たけのこは最初に出る孟宗竹ではなく、真竹か淡竹(はちく)でした。じゃがいもは新じゃが、えんどう豆もたけのこも取れたてでした。
そのうまかったこと!忘れられません。だしを使ってあったか、よくわかりません。醤油だけで煮てあったかもしれません。

旬の味でうまかったのか、飢えていたからうまかったのか。その両方かもしれません。

貧乏のわたしは一流の日本料理も三ツ星、五つ星のフランス料理もこれまで食べたことがありません。
これまでに食べて一番おいしかったのは、このときのじゃがいもとえんどう豆とたけのこです。

50. 戦力になる農家の子ども

2013年04月09日 | 疎開生活
麦刈りでも田植えでも戦力にならなかったわたしですが、農家の子どもたちは戦力になっていました。
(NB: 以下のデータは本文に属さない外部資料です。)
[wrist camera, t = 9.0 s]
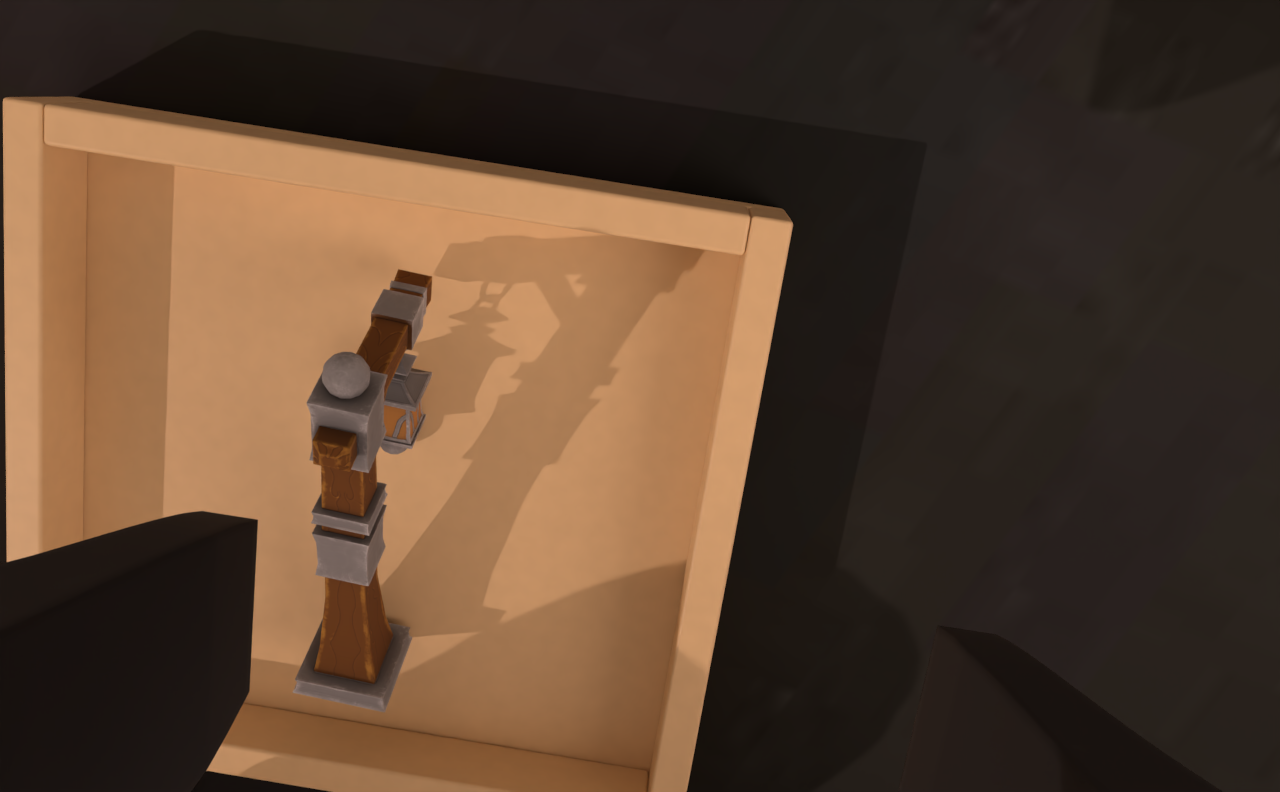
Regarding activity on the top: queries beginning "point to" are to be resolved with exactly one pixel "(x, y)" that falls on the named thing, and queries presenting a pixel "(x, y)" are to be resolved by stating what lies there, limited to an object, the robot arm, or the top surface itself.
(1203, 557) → the top surface
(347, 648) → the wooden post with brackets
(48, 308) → the tray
町の子はほとんど家の手伝いはしませんでしたので、学校から帰ったら路地や広っぱで遊んでいました。でも、農家の子どもは違います。疎開中農繁期に遊んだ記憶はありません。学校から帰ったら、畑や田んぼに出ていました。

伯母さんの孫、K子ちゃんのことを書きます。
K子ちゃんは当時小学3年生でした。家のことをよく手伝っていました。伯母さんちはこのころ水道が来ていませんでした。井戸は家から200メートルくらい離れたところにある共同の井川でした。そこに汲みに行きました。
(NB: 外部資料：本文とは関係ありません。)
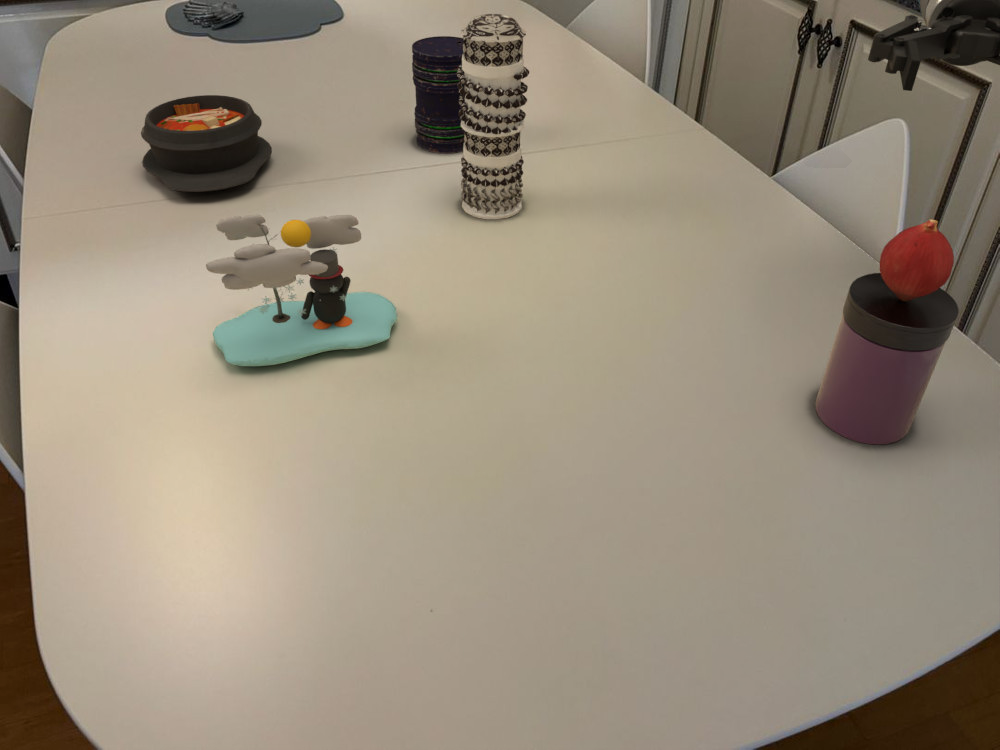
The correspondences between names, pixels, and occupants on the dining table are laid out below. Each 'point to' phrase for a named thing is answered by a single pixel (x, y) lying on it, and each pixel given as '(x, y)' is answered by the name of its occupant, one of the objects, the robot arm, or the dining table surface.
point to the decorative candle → (492, 115)
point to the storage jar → (438, 93)
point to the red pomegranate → (917, 261)
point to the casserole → (204, 143)
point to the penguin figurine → (295, 324)
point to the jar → (872, 387)
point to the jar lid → (899, 315)
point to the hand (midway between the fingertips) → (992, 84)
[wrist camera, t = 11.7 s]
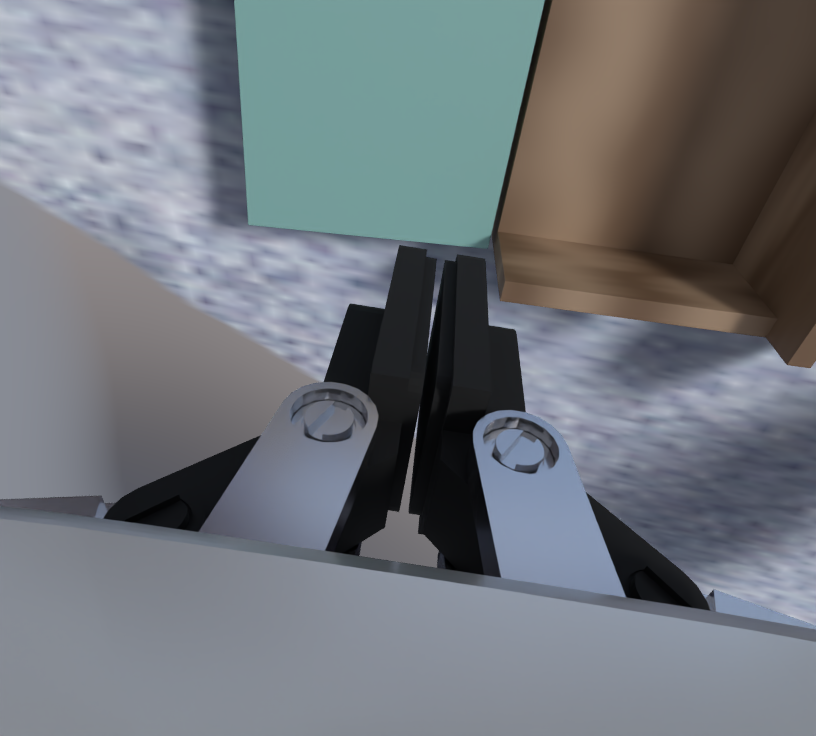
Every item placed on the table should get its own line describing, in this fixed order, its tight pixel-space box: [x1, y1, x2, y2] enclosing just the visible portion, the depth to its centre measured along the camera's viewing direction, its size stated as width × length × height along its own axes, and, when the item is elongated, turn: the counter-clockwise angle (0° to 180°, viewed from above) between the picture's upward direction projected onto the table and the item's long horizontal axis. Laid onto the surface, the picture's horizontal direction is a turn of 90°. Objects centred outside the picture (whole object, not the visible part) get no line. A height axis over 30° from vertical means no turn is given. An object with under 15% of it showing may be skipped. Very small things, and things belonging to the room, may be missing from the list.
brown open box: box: [492, 0, 816, 368], centre depth 21 cm, size 13×18×10 cm
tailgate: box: [234, 0, 545, 249], centre depth 23 cm, size 1×18×12 cm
天秤棒の両端にロープを下げ、その先にかぎがあります。そのかぎにバケツを下げます。それで井川から水を汲み、家まで運んできます。井川から家まではほとんど坂道です。

小さいK子ちゃんは地面にバケツが当たりそうになりながら、家まで水を運んでいました。風呂の水はなかなかいっぱいにはなりません。わたしも風呂はもらうので、この水運びをしましたが、6年生でも難儀しました。

K子ちゃんはよくこの水運びもこなしていました。子どもながらも彼女には感心していました。 

49. 田植えでも戦力にならない

2013年04月06日 | 疎開生活
麦刈りで全然戦力にならなかったが、田植えでも戦力になりませんでした。

麦刈りの次の奉仕作業は、田植えでした。
いまは田植えも機械でしますが、昭和20年代はもちろん手植えでした。苗の間隔をひもでわかるようにしたロープか竹を植え手の前に置き、苗を手で植えていきます。ロープのときには4,5人が苗を持って並び、自分の前の目印に植えていきます。苗を左手に持ち、右手でそれから3本くらい取り分け、親指と人指・中指で田んぼに差し込みます。

書くといとやすいようですが、これがなかなか難しく、土の中にうまく立ってくれません。倒れてしまいます。それを直していると、横で植えている人に遅れてしまいます。
横の人は自分の分を植えてから、わたしの分まで植えることになります。遅れないようにするためにはそうするよりほかないのです。

遅れないように気が急きます。苗は倒れます。足は水田に取られます。

戦力になりません。いるほうがかえって邪魔でした。